Problem description
Pull each line holding the word "moved" from the data.

Data provided
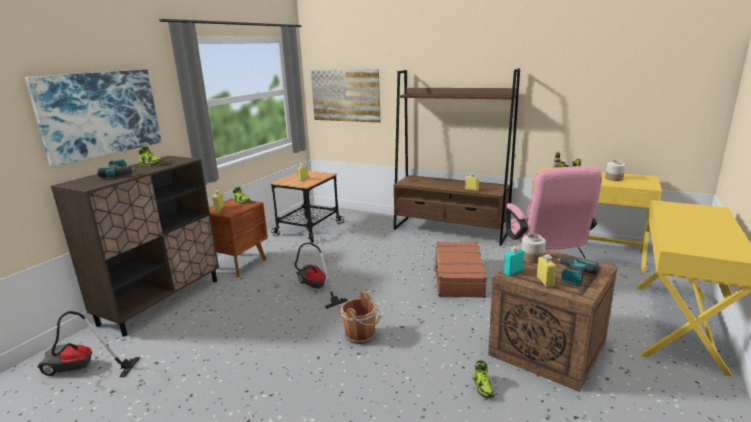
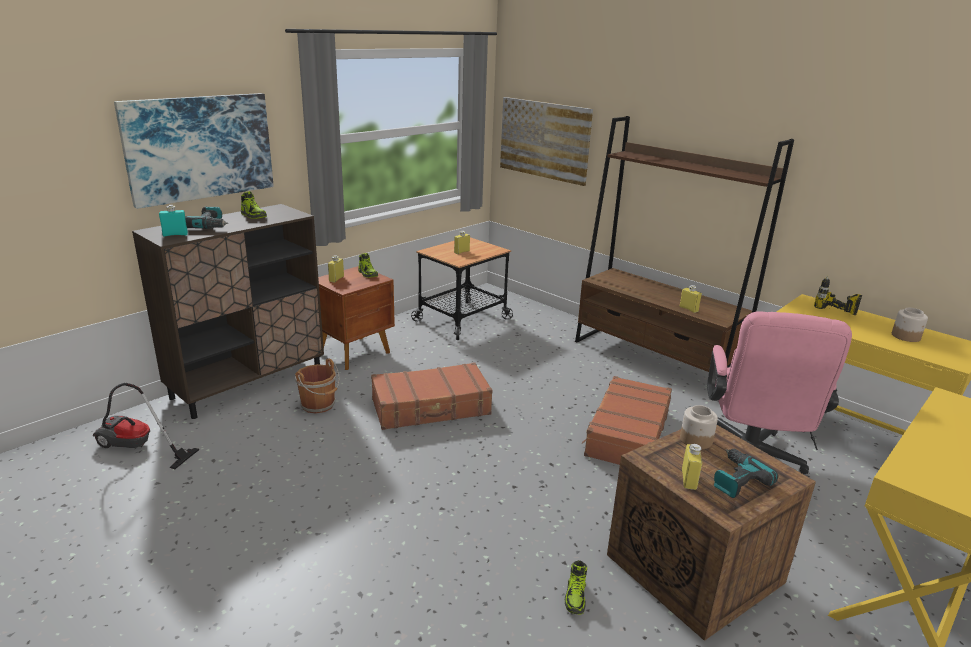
camera: 15 degrees right, 5 degrees up
vacuum cleaner [295,242,348,309] -> brown suitcase [371,362,492,430]
brown bucket [341,292,381,344] -> brown bucket moved to [295,358,340,414]
turquoise bottle [504,246,524,276] -> turquoise bottle moved to [159,205,188,237]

Answer to this exercise
brown bucket [341,292,381,344] -> brown bucket moved to [295,358,340,414]
turquoise bottle [504,246,524,276] -> turquoise bottle moved to [159,205,188,237]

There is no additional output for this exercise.